Out of the material that follows, write out exactly the lines from the line with "0.989*** | 0.989** |" to the line with "(0.000) | | (0.001) | |", both ends included, and no others.

═════ Task data ═════

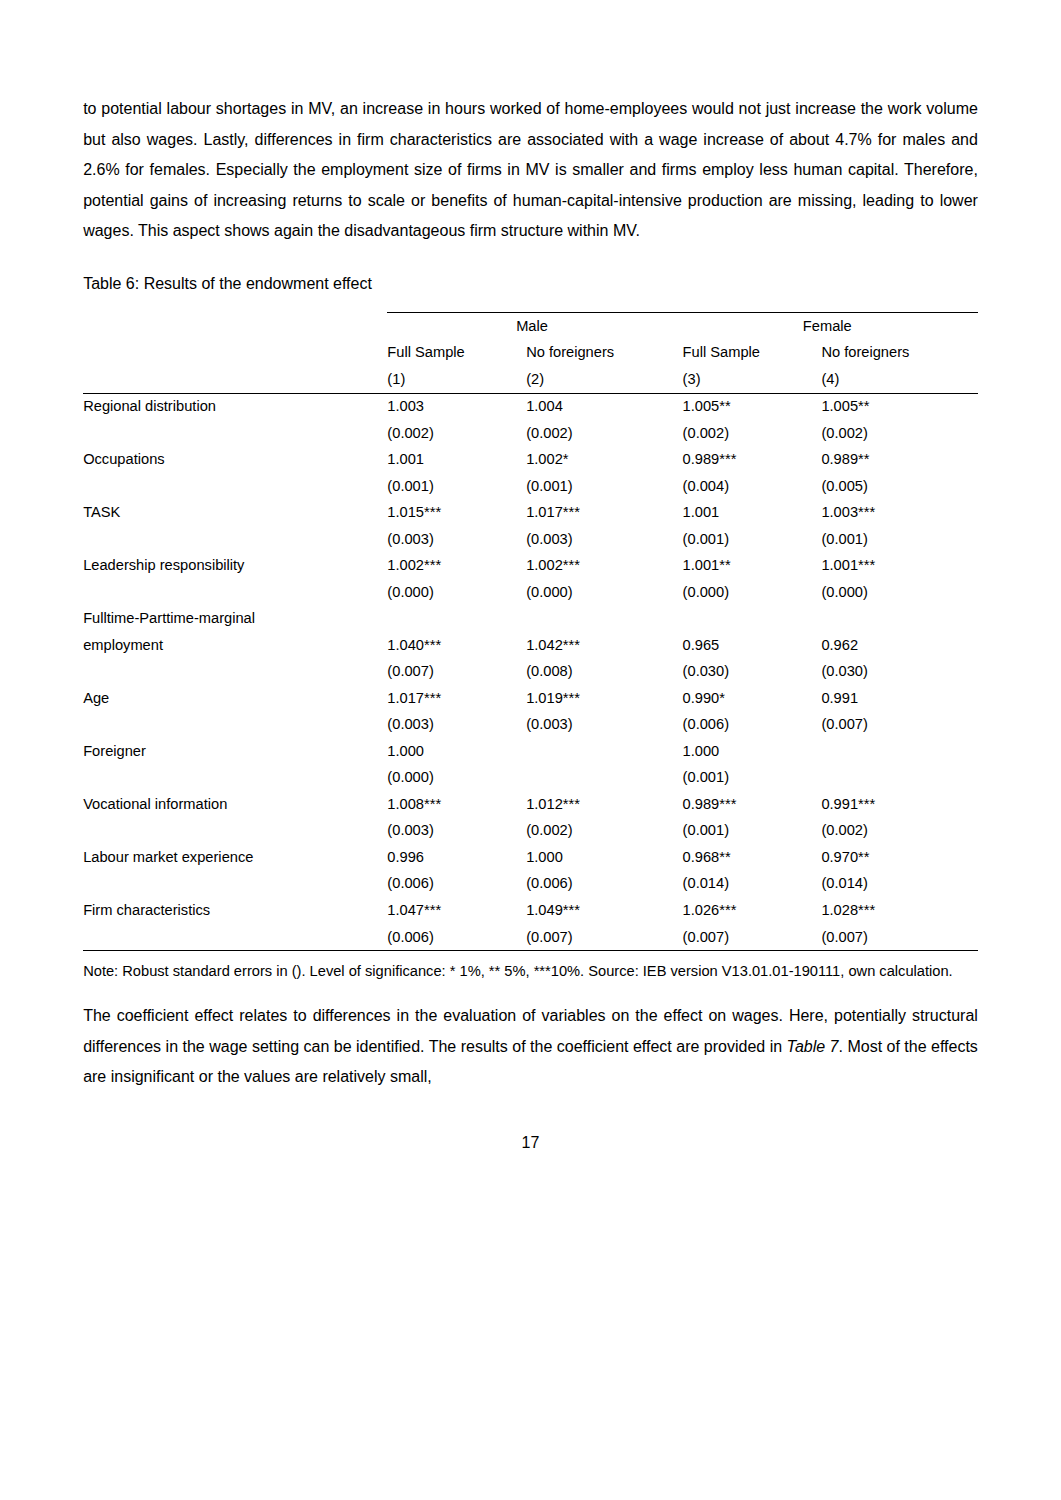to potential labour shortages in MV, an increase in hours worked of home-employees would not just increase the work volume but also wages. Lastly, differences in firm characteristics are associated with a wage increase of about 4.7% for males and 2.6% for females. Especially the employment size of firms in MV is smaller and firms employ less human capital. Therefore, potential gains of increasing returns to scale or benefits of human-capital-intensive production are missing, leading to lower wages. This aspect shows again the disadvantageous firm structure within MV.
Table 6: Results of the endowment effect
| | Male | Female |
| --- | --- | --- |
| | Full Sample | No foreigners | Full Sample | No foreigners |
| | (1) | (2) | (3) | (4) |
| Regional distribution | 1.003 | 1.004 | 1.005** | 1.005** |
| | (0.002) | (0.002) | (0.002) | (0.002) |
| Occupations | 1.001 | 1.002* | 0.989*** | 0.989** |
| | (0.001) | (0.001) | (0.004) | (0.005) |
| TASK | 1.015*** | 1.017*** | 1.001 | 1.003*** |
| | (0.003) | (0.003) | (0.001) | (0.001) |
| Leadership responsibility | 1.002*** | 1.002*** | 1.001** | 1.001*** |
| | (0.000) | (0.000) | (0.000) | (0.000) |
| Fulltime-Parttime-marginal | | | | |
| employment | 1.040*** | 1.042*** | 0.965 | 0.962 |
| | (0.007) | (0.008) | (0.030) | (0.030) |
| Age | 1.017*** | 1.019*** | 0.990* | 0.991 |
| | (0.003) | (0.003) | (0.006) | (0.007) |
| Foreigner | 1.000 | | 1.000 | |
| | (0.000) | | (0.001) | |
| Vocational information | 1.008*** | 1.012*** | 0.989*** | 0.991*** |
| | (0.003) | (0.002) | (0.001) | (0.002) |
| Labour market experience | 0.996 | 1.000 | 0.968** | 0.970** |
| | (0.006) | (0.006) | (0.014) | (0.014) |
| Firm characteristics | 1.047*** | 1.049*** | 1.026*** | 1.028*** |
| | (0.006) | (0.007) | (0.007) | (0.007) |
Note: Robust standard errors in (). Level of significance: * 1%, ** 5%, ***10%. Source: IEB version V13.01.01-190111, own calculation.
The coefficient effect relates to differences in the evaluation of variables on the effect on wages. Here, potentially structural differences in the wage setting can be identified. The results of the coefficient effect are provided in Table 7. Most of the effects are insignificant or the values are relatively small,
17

═════
═════ Task data ═════

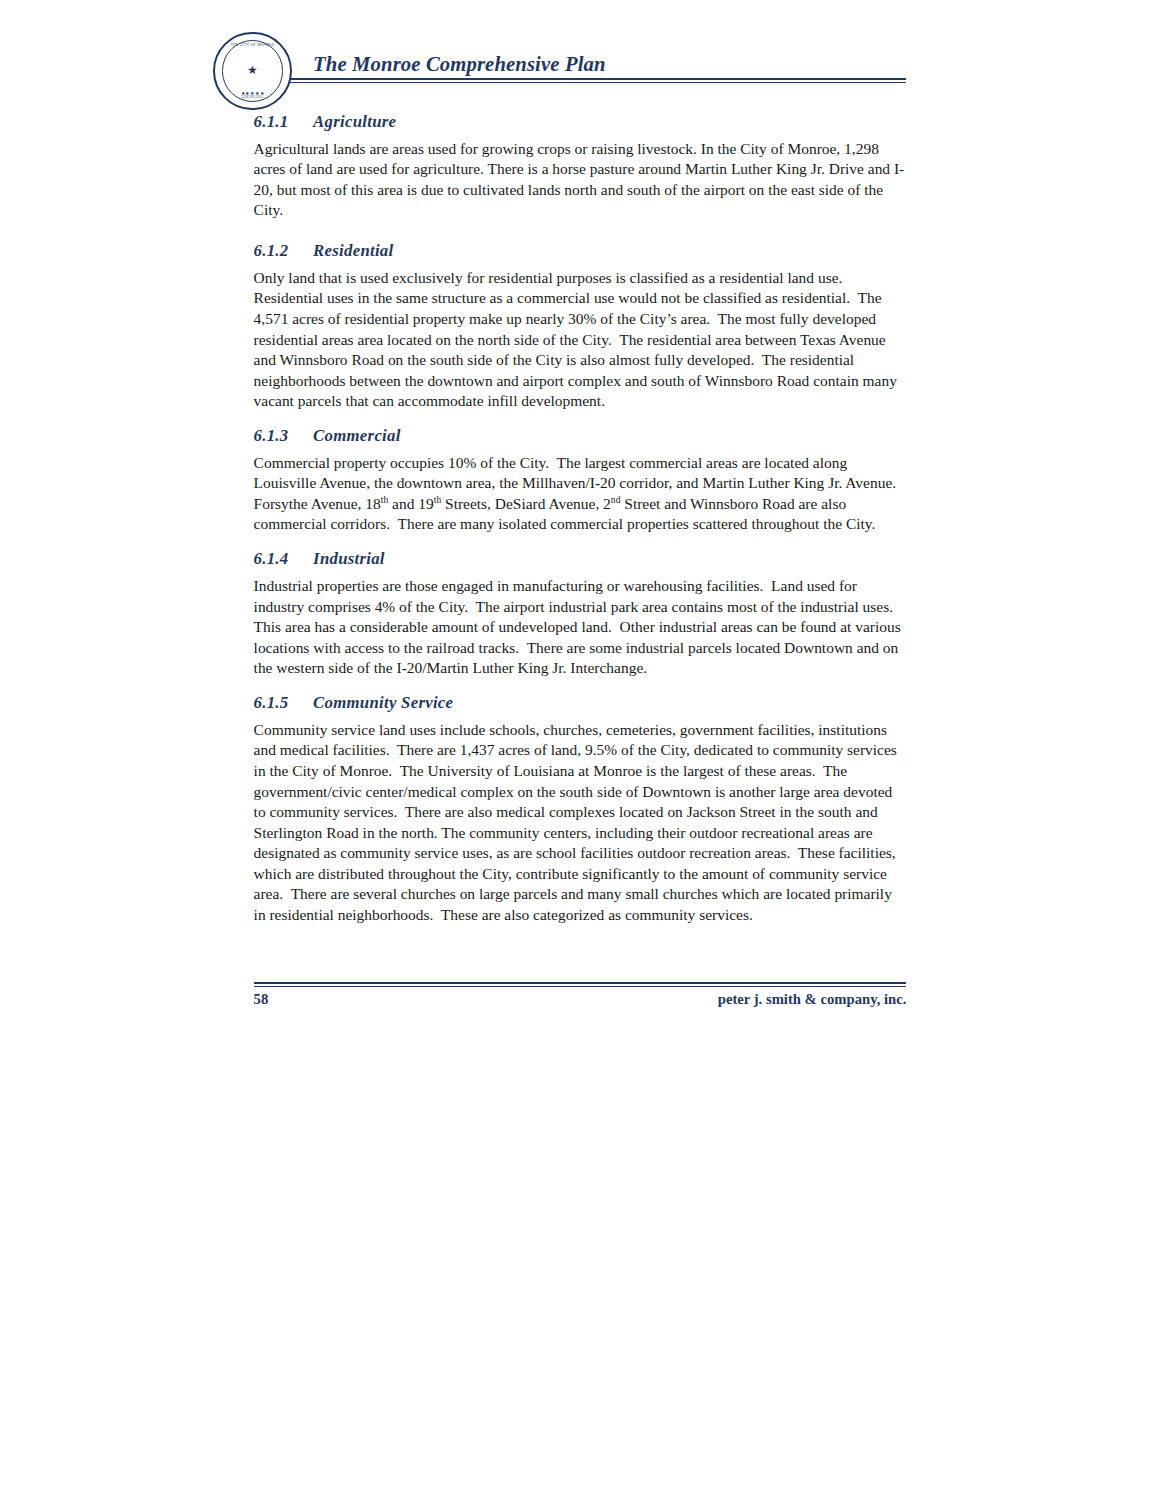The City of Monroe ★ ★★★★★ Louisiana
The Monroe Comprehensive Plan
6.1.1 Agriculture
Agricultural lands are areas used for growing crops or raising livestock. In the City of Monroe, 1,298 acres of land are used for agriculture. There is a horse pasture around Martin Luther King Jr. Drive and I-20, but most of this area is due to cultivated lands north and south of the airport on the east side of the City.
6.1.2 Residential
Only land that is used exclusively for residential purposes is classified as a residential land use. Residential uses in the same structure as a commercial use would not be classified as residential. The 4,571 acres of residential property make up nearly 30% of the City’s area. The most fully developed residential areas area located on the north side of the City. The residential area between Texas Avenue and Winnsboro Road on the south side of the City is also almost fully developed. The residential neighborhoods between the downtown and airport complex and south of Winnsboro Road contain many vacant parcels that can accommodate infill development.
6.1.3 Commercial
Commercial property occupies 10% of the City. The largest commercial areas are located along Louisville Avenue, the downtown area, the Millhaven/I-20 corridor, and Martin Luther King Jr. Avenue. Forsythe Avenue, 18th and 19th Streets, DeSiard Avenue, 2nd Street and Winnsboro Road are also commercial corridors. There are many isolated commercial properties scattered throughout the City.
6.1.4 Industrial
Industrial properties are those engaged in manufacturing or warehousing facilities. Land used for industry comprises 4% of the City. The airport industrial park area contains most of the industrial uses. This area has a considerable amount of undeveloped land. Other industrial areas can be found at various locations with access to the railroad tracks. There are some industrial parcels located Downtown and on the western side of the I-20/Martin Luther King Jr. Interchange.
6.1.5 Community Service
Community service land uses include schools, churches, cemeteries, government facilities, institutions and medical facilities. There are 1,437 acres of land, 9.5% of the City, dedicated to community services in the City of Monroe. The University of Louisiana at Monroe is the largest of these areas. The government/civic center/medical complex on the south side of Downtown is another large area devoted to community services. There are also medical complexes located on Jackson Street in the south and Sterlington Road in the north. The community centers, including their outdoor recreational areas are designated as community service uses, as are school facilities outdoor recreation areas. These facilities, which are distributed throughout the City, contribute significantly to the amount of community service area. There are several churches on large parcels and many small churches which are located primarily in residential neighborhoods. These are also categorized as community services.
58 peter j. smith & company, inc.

═════

(Worked solution)
| Occupations | 1.001 | 1.002* | 0.989*** | 0.989** |
| | (0.001) | (0.001) | (0.004) | (0.005) |
| TASK | 1.015*** | 1.017*** | 1.001 | 1.003*** |
| | (0.003) | (0.003) | (0.001) | (0.001) |
| Leadership responsibility | 1.002*** | 1.002*** | 1.001** | 1.001*** |
| | (0.000) | (0.000) | (0.000) | (0.000) |
| Fulltime-Parttime-marginal | | | | |
| employment | 1.040*** | 1.042*** | 0.965 | 0.962 |
| | (0.007) | (0.008) | (0.030) | (0.030) |
| Age | 1.017*** | 1.019*** | 0.990* | 0.991 |
| | (0.003) | (0.003) | (0.006) | (0.007) |
| Foreigner | 1.000 | | 1.000 | |
| | (0.000) | | (0.001) | |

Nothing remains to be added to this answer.